Good question RON. I have wondered the same thing before. I see A LOT of common bottles done this way. Seems if it is expensive it would not pay to have them done and also seems like many won't buy bottles done this way. Course as stated alot taken at once,but still....JAMIE


----------



## GuntherHess (Oct 2, 2009)

I use a UVB lamp assembly from one of those furnace duct air sterilizers. (hey they are pretty useless for thier intended purpose , might as well use them for something).  I dont turn stuff dark purple, just give it a tint indistinguishable from lightly sun colored glass.
 I mostly deal in aqua glass though so not a lot of utility for me.


----------



## coboltmoon (Oct 2, 2009)

From about 1880 till 1914 manganese was used to make glass clear. The Germans cut off our supply and glass houses switched to selenium.
When glass with manganese is exposed to UV radiation it turns purple, glass with selenium turns straw yellow or pink. Milk glass with manganese will turn lavender.

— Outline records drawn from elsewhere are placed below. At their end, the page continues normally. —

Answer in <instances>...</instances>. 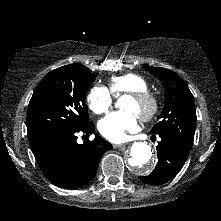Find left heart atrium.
I'll return each mask as SVG.
<instances>
[{"instance_id": "left-heart-atrium-1", "label": "left heart atrium", "mask_w": 221, "mask_h": 221, "mask_svg": "<svg viewBox=\"0 0 221 221\" xmlns=\"http://www.w3.org/2000/svg\"><path fill=\"white\" fill-rule=\"evenodd\" d=\"M137 127V115L130 110L112 112L98 123L100 134L112 142H122L127 133L134 132Z\"/></svg>"}]
</instances>
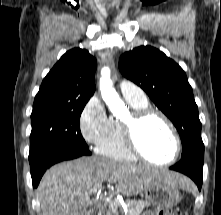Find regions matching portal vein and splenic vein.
Returning <instances> with one entry per match:
<instances>
[{
  "instance_id": "1",
  "label": "portal vein and splenic vein",
  "mask_w": 221,
  "mask_h": 215,
  "mask_svg": "<svg viewBox=\"0 0 221 215\" xmlns=\"http://www.w3.org/2000/svg\"><path fill=\"white\" fill-rule=\"evenodd\" d=\"M100 191H101V189L98 190V192H100ZM93 192H96V190H93ZM113 207H114V206H112V208H113Z\"/></svg>"
}]
</instances>
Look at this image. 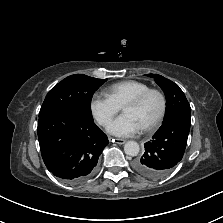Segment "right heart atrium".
<instances>
[{"instance_id":"right-heart-atrium-1","label":"right heart atrium","mask_w":223,"mask_h":223,"mask_svg":"<svg viewBox=\"0 0 223 223\" xmlns=\"http://www.w3.org/2000/svg\"><path fill=\"white\" fill-rule=\"evenodd\" d=\"M93 117L101 126H107L119 112L120 107L107 95L95 93L90 102Z\"/></svg>"}]
</instances>
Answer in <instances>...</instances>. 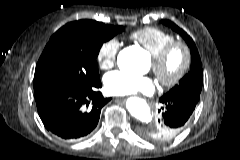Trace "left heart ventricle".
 I'll return each mask as SVG.
<instances>
[{
	"instance_id": "obj_1",
	"label": "left heart ventricle",
	"mask_w": 240,
	"mask_h": 160,
	"mask_svg": "<svg viewBox=\"0 0 240 160\" xmlns=\"http://www.w3.org/2000/svg\"><path fill=\"white\" fill-rule=\"evenodd\" d=\"M182 62V55L179 51H174L166 64L164 74L166 77H171L173 76L177 70L179 69L180 65Z\"/></svg>"
}]
</instances>
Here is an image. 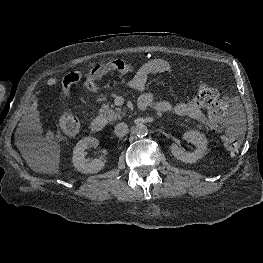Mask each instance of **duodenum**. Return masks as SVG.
<instances>
[{"label":"duodenum","mask_w":263,"mask_h":263,"mask_svg":"<svg viewBox=\"0 0 263 263\" xmlns=\"http://www.w3.org/2000/svg\"><path fill=\"white\" fill-rule=\"evenodd\" d=\"M146 105L139 103V109L144 110L146 109ZM105 122L102 118L96 117L91 121L90 128L92 132L99 133L104 129Z\"/></svg>","instance_id":"duodenum-1"}]
</instances>
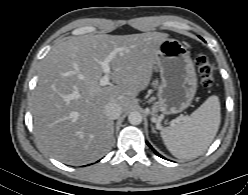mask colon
I'll return each instance as SVG.
<instances>
[{"label":"colon","mask_w":248,"mask_h":195,"mask_svg":"<svg viewBox=\"0 0 248 195\" xmlns=\"http://www.w3.org/2000/svg\"><path fill=\"white\" fill-rule=\"evenodd\" d=\"M196 65L200 75L202 86L209 88L214 83L215 65L204 54H198L196 57Z\"/></svg>","instance_id":"obj_1"}]
</instances>
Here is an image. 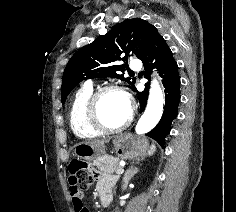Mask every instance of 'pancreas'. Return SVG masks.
<instances>
[{"mask_svg":"<svg viewBox=\"0 0 236 212\" xmlns=\"http://www.w3.org/2000/svg\"><path fill=\"white\" fill-rule=\"evenodd\" d=\"M93 165L100 169L102 174H112L122 168L120 159L117 157L106 156L103 159L93 161Z\"/></svg>","mask_w":236,"mask_h":212,"instance_id":"pancreas-1","label":"pancreas"}]
</instances>
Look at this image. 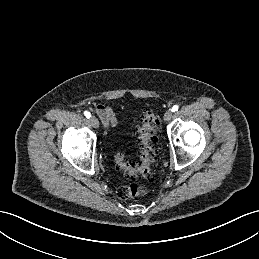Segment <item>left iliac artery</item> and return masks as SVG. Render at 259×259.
I'll return each instance as SVG.
<instances>
[{"label": "left iliac artery", "instance_id": "44dca946", "mask_svg": "<svg viewBox=\"0 0 259 259\" xmlns=\"http://www.w3.org/2000/svg\"><path fill=\"white\" fill-rule=\"evenodd\" d=\"M178 109H179V106H178V105H174V106L172 107L171 111H172V112H176V111H178Z\"/></svg>", "mask_w": 259, "mask_h": 259}]
</instances>
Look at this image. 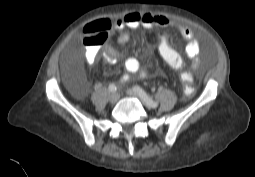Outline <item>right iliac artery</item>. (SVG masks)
Instances as JSON below:
<instances>
[{
	"label": "right iliac artery",
	"mask_w": 255,
	"mask_h": 177,
	"mask_svg": "<svg viewBox=\"0 0 255 177\" xmlns=\"http://www.w3.org/2000/svg\"><path fill=\"white\" fill-rule=\"evenodd\" d=\"M116 90H117V87L115 86V84H110L109 85V91L110 92L114 93V92H116Z\"/></svg>",
	"instance_id": "right-iliac-artery-1"
}]
</instances>
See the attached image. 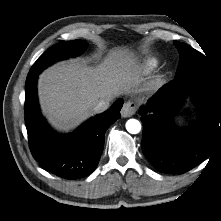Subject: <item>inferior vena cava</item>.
Returning a JSON list of instances; mask_svg holds the SVG:
<instances>
[{"label": "inferior vena cava", "instance_id": "obj_1", "mask_svg": "<svg viewBox=\"0 0 221 221\" xmlns=\"http://www.w3.org/2000/svg\"><path fill=\"white\" fill-rule=\"evenodd\" d=\"M110 106V100H100L93 108L94 113H102L106 111Z\"/></svg>", "mask_w": 221, "mask_h": 221}]
</instances>
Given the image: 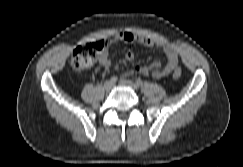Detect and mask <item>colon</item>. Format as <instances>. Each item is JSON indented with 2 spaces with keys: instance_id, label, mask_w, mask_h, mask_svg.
Listing matches in <instances>:
<instances>
[{
  "instance_id": "obj_1",
  "label": "colon",
  "mask_w": 243,
  "mask_h": 167,
  "mask_svg": "<svg viewBox=\"0 0 243 167\" xmlns=\"http://www.w3.org/2000/svg\"><path fill=\"white\" fill-rule=\"evenodd\" d=\"M104 47L102 41H94L79 46L73 52L71 56L70 65L71 68L76 72H81L87 69L95 60L96 54L99 50ZM182 72L180 69H176L173 73L174 78H179Z\"/></svg>"
}]
</instances>
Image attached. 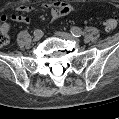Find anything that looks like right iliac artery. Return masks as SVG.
Listing matches in <instances>:
<instances>
[{"instance_id":"right-iliac-artery-1","label":"right iliac artery","mask_w":119,"mask_h":119,"mask_svg":"<svg viewBox=\"0 0 119 119\" xmlns=\"http://www.w3.org/2000/svg\"><path fill=\"white\" fill-rule=\"evenodd\" d=\"M33 34H34L35 36H38V35L40 34V31H39L38 29H35V30L33 31Z\"/></svg>"}]
</instances>
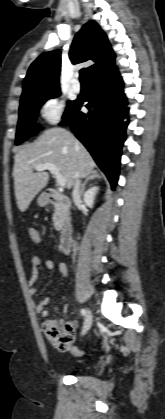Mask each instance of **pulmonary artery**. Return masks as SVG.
Instances as JSON below:
<instances>
[{
    "label": "pulmonary artery",
    "mask_w": 165,
    "mask_h": 419,
    "mask_svg": "<svg viewBox=\"0 0 165 419\" xmlns=\"http://www.w3.org/2000/svg\"><path fill=\"white\" fill-rule=\"evenodd\" d=\"M78 77V75L76 76V78ZM72 90L74 92H79L81 90V85L79 83V81L76 79L73 84H72Z\"/></svg>",
    "instance_id": "obj_1"
}]
</instances>
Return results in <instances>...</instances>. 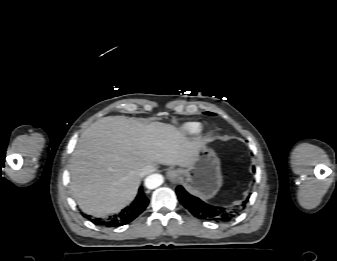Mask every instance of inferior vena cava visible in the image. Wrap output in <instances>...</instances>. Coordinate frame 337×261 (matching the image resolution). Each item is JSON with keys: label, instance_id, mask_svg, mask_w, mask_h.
Masks as SVG:
<instances>
[{"label": "inferior vena cava", "instance_id": "inferior-vena-cava-1", "mask_svg": "<svg viewBox=\"0 0 337 261\" xmlns=\"http://www.w3.org/2000/svg\"><path fill=\"white\" fill-rule=\"evenodd\" d=\"M154 171V168L152 166H146L142 172L140 173L141 176H144L150 172H153Z\"/></svg>", "mask_w": 337, "mask_h": 261}]
</instances>
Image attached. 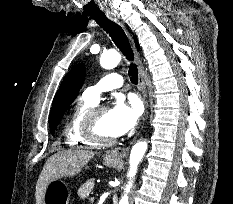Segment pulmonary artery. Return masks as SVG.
Returning a JSON list of instances; mask_svg holds the SVG:
<instances>
[{"label":"pulmonary artery","instance_id":"e3ab8cb5","mask_svg":"<svg viewBox=\"0 0 233 204\" xmlns=\"http://www.w3.org/2000/svg\"><path fill=\"white\" fill-rule=\"evenodd\" d=\"M123 85V78L119 74L111 73L104 76L96 85L88 87L83 97L90 101L97 103L99 101L101 93L112 89L120 88Z\"/></svg>","mask_w":233,"mask_h":204}]
</instances>
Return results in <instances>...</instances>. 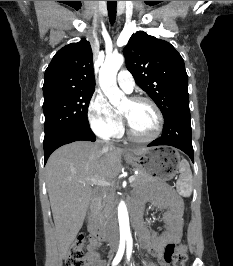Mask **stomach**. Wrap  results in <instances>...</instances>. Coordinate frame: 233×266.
<instances>
[{
  "label": "stomach",
  "mask_w": 233,
  "mask_h": 266,
  "mask_svg": "<svg viewBox=\"0 0 233 266\" xmlns=\"http://www.w3.org/2000/svg\"><path fill=\"white\" fill-rule=\"evenodd\" d=\"M126 160L155 180H173L175 166H182L183 156H179V147H152L141 154H127Z\"/></svg>",
  "instance_id": "1"
}]
</instances>
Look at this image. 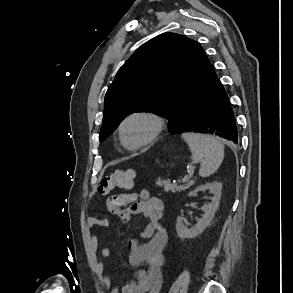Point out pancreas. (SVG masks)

The sun is natural UV light and will turn glass over a long time, quicker if the glass has a high concentration of manganese or selenium content. A UV light can turn the glass a very dark shade in a short time.


----------



## rockbot (Oct 2, 2009)

Nice info. thanks. Higher elevation has greater UV exposure too. I found some medium to dark purple glass once while hunting for sheep at 12,000 ft on Mauna Kea mountain. It looked to be a case gin and a flask.

 Rocky


----------



## jane8851 (Oct 2, 2009)

How do you nuke a bottle?

 VERY CAREFULLY


----------



## glass man (Oct 2, 2009)

HOW TO NUKE A BOTTLE? TAKE EM TO IRAN,THEY INTO NUKING ONLY FOR PEACEFUL MEANS AND WHAT IS A MORE PEACEFUL WAY TO USE NUKING THEN  TURNING A BOTTLE ANOTHER COLOR? JAMES


----------